▸ **Available data**:
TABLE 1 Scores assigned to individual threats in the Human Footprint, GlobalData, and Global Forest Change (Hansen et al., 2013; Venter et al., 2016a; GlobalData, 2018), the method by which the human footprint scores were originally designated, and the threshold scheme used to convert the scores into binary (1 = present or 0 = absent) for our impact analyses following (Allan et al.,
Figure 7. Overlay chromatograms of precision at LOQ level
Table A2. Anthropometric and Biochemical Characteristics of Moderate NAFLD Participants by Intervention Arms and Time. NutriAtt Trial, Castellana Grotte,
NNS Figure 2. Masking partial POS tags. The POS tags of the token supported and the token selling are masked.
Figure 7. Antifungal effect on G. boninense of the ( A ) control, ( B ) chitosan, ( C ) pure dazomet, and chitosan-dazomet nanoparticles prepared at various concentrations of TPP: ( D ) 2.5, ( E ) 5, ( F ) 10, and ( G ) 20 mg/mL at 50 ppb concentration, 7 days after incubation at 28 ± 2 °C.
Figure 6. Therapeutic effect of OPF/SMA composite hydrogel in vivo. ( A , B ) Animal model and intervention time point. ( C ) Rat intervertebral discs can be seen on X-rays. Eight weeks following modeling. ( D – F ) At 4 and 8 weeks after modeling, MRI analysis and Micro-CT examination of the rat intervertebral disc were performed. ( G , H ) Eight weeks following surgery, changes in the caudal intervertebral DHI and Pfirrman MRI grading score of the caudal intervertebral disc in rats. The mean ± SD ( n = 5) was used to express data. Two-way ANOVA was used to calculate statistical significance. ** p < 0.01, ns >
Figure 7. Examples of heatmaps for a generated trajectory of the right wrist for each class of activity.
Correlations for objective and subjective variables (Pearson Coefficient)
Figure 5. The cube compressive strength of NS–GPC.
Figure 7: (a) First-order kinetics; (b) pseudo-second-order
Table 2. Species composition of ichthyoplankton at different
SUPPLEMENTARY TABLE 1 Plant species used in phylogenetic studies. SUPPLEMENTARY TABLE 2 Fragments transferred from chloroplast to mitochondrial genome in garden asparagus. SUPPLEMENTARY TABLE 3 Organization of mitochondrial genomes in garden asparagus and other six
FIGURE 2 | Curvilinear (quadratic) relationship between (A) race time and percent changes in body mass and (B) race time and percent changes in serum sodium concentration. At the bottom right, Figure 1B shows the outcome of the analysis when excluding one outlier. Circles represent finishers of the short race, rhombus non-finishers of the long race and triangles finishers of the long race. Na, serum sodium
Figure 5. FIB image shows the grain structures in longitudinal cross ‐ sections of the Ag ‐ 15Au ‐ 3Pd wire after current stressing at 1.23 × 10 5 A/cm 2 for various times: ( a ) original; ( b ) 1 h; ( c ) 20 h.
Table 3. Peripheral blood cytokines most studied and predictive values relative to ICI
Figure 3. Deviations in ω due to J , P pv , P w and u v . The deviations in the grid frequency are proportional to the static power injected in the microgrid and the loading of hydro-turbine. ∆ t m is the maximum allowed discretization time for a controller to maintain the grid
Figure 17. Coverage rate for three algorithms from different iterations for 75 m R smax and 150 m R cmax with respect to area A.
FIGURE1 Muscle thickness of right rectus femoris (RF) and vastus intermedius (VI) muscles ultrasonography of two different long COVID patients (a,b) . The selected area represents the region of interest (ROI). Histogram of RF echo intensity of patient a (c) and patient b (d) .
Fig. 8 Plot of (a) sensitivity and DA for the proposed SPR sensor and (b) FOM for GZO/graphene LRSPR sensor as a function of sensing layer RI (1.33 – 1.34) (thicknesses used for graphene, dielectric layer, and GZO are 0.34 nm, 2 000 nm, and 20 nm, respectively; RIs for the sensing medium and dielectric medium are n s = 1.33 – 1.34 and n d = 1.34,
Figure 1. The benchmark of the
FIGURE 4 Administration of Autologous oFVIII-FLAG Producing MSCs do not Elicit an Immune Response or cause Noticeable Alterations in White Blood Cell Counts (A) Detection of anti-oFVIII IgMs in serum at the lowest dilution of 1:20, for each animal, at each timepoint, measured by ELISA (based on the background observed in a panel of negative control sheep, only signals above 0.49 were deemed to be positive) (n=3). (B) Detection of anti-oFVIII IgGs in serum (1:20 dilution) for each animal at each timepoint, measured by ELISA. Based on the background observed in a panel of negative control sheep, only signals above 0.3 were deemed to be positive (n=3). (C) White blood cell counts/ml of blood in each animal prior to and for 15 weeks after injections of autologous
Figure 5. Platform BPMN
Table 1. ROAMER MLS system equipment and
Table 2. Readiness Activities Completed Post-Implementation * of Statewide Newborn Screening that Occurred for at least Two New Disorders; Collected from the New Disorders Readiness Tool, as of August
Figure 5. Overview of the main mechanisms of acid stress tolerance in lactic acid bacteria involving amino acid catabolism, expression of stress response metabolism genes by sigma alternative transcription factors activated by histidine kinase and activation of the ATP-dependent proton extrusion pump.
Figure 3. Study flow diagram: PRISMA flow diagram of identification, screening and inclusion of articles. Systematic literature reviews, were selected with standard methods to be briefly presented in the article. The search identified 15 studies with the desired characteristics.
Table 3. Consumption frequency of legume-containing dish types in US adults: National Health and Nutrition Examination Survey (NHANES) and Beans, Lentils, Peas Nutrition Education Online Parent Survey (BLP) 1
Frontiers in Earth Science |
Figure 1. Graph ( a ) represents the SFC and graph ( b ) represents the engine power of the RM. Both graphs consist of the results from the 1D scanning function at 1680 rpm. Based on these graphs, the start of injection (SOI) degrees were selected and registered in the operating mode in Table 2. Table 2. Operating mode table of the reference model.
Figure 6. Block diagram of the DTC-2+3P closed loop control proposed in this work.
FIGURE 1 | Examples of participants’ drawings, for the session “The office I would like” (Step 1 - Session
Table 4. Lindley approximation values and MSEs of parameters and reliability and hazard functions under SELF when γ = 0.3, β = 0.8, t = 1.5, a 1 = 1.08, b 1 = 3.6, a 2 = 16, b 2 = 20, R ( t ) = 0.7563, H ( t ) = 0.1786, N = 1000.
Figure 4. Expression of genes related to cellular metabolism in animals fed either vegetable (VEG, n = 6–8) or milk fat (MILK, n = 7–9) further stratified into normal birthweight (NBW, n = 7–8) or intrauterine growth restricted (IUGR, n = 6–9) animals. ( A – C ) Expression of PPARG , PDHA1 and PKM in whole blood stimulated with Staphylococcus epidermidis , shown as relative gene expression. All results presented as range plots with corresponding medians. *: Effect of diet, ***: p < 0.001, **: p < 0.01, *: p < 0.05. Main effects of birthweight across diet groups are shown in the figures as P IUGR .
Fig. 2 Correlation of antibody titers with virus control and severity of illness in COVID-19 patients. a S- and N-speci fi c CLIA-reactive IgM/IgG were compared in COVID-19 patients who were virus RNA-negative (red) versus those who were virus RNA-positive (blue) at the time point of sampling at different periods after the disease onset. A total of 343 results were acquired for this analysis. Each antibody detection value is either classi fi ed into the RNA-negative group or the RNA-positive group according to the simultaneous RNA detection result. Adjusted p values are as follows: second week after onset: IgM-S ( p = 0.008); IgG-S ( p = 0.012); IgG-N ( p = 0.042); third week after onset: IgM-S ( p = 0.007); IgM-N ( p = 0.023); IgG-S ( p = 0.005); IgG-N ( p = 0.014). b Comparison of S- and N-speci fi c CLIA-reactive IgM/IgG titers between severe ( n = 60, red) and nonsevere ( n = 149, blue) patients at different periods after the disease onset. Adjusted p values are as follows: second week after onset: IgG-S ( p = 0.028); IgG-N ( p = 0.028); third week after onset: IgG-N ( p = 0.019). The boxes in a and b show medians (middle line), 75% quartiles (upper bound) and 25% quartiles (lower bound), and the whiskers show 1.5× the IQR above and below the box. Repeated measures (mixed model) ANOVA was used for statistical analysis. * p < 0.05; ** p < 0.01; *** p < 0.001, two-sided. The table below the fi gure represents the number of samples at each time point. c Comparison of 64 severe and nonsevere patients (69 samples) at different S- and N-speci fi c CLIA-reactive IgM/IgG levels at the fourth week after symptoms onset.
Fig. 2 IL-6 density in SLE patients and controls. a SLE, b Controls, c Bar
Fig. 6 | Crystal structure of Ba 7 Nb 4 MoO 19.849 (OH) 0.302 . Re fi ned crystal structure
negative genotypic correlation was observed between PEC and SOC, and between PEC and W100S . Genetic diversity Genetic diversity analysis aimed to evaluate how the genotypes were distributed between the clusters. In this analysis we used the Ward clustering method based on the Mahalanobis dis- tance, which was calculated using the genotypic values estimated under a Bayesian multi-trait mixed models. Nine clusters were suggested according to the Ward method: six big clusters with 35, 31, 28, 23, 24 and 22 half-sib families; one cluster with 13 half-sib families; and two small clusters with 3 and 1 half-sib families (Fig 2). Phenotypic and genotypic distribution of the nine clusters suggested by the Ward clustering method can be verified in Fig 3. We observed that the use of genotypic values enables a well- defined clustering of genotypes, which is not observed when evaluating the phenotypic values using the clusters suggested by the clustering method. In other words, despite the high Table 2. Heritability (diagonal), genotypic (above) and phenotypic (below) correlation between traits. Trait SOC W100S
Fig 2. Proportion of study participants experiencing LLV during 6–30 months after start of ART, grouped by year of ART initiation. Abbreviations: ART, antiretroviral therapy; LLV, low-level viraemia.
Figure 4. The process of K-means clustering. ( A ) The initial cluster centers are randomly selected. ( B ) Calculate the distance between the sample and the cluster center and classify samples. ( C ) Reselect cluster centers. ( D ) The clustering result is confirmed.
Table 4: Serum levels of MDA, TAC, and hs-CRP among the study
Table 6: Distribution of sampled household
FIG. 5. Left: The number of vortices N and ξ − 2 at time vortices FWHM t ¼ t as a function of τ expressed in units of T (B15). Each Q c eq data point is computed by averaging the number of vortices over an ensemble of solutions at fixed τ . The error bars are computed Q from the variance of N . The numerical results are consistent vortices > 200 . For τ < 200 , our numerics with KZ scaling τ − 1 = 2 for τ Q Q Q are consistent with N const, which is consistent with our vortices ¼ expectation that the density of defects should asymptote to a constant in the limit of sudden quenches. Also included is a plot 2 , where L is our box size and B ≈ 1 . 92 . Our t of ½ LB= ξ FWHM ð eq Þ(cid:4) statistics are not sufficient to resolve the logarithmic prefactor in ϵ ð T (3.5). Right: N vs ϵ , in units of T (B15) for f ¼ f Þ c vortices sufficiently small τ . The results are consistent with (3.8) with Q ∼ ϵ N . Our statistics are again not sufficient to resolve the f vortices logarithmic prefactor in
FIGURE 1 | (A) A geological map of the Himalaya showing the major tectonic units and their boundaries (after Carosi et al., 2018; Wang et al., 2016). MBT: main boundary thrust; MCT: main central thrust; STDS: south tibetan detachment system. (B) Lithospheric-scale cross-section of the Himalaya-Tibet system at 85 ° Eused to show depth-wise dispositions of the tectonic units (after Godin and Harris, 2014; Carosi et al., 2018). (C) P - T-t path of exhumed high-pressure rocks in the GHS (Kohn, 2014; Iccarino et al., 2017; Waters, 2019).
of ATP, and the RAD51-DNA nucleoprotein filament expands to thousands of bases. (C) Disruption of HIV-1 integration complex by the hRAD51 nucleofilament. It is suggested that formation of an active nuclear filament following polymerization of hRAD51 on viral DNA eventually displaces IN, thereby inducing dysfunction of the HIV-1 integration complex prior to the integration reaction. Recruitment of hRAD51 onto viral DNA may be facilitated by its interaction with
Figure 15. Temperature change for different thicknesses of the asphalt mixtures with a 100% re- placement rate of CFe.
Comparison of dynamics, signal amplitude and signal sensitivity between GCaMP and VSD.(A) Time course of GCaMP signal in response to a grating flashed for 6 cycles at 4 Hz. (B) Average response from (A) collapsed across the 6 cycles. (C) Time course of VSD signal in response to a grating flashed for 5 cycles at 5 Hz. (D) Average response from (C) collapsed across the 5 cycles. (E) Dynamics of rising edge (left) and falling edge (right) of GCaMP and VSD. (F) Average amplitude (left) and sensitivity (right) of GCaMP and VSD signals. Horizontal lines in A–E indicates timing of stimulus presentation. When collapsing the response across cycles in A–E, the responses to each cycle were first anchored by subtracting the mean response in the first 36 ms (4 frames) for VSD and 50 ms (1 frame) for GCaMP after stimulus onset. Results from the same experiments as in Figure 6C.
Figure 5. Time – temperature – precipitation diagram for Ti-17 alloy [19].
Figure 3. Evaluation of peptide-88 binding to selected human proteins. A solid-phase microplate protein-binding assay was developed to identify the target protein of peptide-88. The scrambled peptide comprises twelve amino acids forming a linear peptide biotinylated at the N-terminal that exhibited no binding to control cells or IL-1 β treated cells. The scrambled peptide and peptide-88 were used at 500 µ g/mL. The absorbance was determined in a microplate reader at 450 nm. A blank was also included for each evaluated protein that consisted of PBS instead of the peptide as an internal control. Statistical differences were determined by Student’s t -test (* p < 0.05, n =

▸ **Task brief**: All lines above between those holding "Table 2. Species" and "SUPPLEMENTARY TABLE 1", inclusive, must be set down unchanged, and no other line may be included.

▸ **Solution for this task**:
Table 2. Species composition of ichthyoplankton at different
SUPPLEMENTARY TABLE 1 Plant species used in phylogenetic studies. SUPPLEMENTARY TABLE 2 Fragments transferred from chloroplast to mitochondrial genome in garden asparagus. SUPPLEMENTARY TABLE 3 Organization of mitochondrial genomes in garden asparagus and other six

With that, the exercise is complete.